Ok, post update is complete. Updated the charms to prometheus2 and tested to make sure all the settings still worked out. Please let me know if you find anything and reach out and let me know what you’d like to see from here.



Very nice post. As we have setup (dec-2018) a “Candid” server to connect with a “beta-production” juju controller, we are going to mimic this fully.

We’ll let you in on our progress and findings. @hallback is also present in the work.

Any good advices appreciated.


Awesome, I look forward to seeing how it turns out. My only advice is that definitely pay attention to things like controller load and disk usage as those things are strong indicators of issues that you might need to keep an eye on.


Something that caught me out, is that when setting up the prometheus metrics for the juju controller, the user name has to be “user-prometheus” and NOT the user you just created.


It does have to be user-<username>, but did you create a user other than ‘prometheus’ ?


Why do we get the user to namespace it, considering we could do that in the CLI?


The bytes-on-the-wire when logging into a Juju controller are always prefixed (machine-0, user-simon, unit-ubuntu-0). Juju normally does that for you when you do “juju login” because you can only login from the CLI as a “user”. However, Prometheus needs to send the right username to juju, and so must pass “user-simon” as part of the Basic Auth header in the HTTP request.


I should probably include my snippet that does a decent job with HA controllers:

- job_name: juju
  metrics_path: /introspection/metrics
  scheme: https
      - targets: 
        - '<IP0>:17070'
            host: controller/0
            juju_unit: controller/0
      - targets:
        - '<IP1>:17070'
            host: controller/1
            juju_unit: controller/1
      - targets:
        - '<IP2>:17070'
            host: controller/2
            juju_unit: controller/2
      username: "user-prometheus"
      password: "prometheus"
      insecure_skip_verify: true

Note that it scrapes all the controllers, and then adds an extra label to each controllers metrics (juju_unit and host).

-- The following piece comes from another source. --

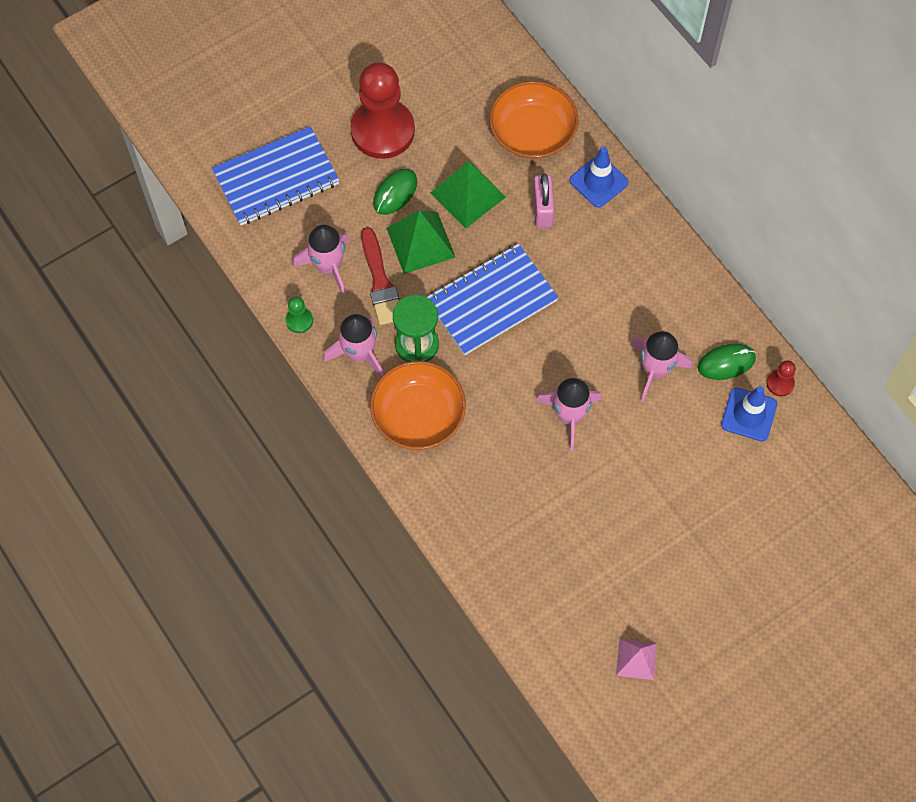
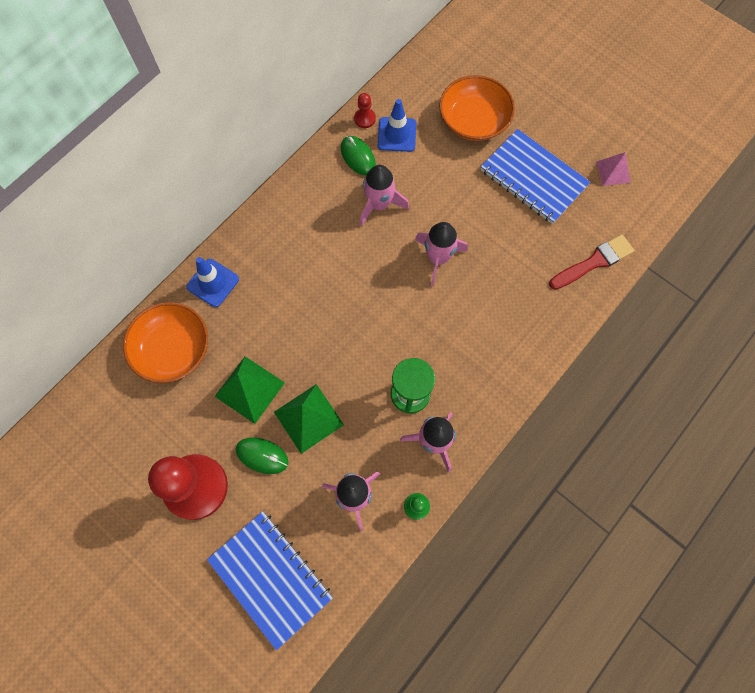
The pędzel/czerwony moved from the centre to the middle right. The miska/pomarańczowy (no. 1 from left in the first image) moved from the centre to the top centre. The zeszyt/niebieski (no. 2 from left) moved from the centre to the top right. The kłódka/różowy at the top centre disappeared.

I also have a fairly big prometheus config that uses that. We’ve been iterating on the view we use on our Prodstack controllers, and having that available for my own little testing controller has been really useful.

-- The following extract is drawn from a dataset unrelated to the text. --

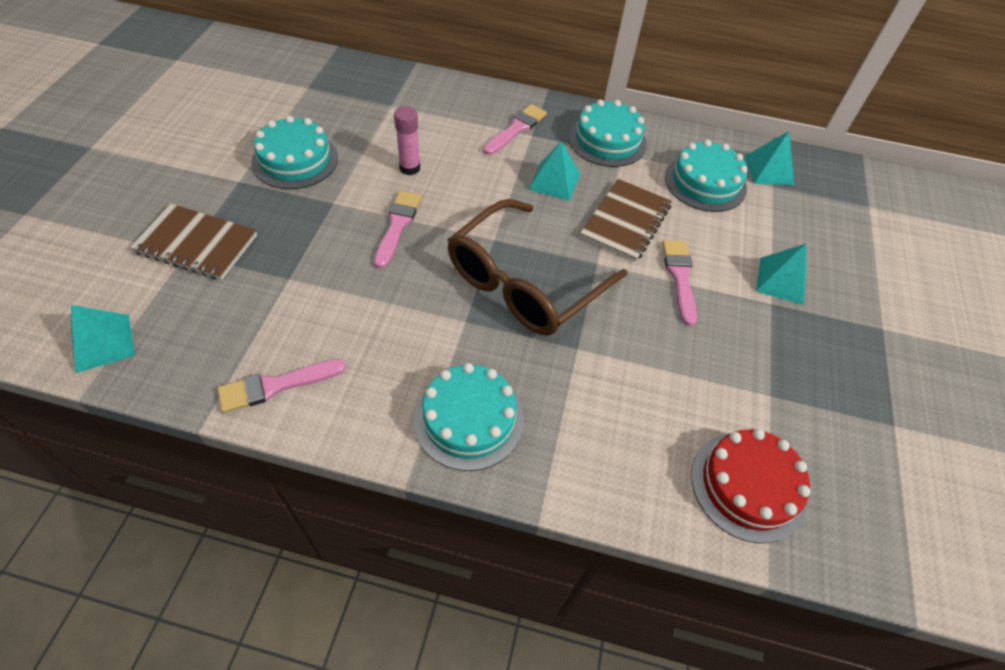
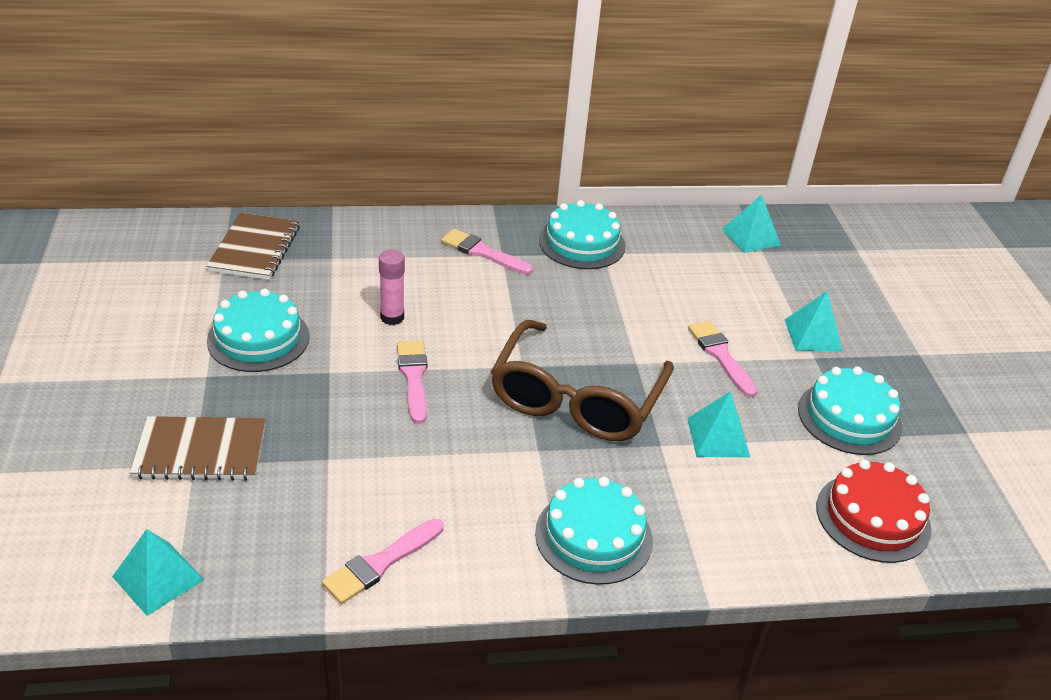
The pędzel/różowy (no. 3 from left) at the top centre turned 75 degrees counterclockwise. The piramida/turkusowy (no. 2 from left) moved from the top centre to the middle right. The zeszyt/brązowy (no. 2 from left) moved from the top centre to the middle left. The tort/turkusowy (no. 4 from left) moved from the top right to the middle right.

I should also note that if you are using the default “juju deploy grafana” charms, they use for the grafana packages. And that plays poorly with apt-cacher-ng. You have to allow proxying over HTTPS and they seem to use a lot of different websites. There was some advice that this might work:

PassThroughPattern: (packagecloud\.io|packagecloud-repositories\.s3\.dualstack\.us-west-1\.amazonaws\.com|packagecloud-prod\.global\.ssl\.fastly\.net|deb\.nodesource\.com|packages\.gitlab\.com|packages-gitlab-com\.s3\.amazonaws\.com|packagecloud-repositories\.s3\.amazonaws\.com):443$

However, I tried to set that in /etc/apt-cacher-ng/acng.conf and then sudo systemctl restart apt-cacher-ng and then do “sudo apt update” on the machine running grafana, and it gives me:

Err:6 stretch Release
  Received HTTP code 403 from proxy after CONNECT
Reading package lists... Done
E: The repository ' stretch Release' does not have a Release file.
N: Updating from such a repository can't be done securely, and is therefore disabled by default.
N: See apt-secure(8) manpage for repository creation and user configuration details.

However, if I switch to:

PassThroughPattern: .*:443$

It works. However, this allows apt-cacher-ng to proxy for any machine on your network to any https website. So don’t use it anywhere that security matters.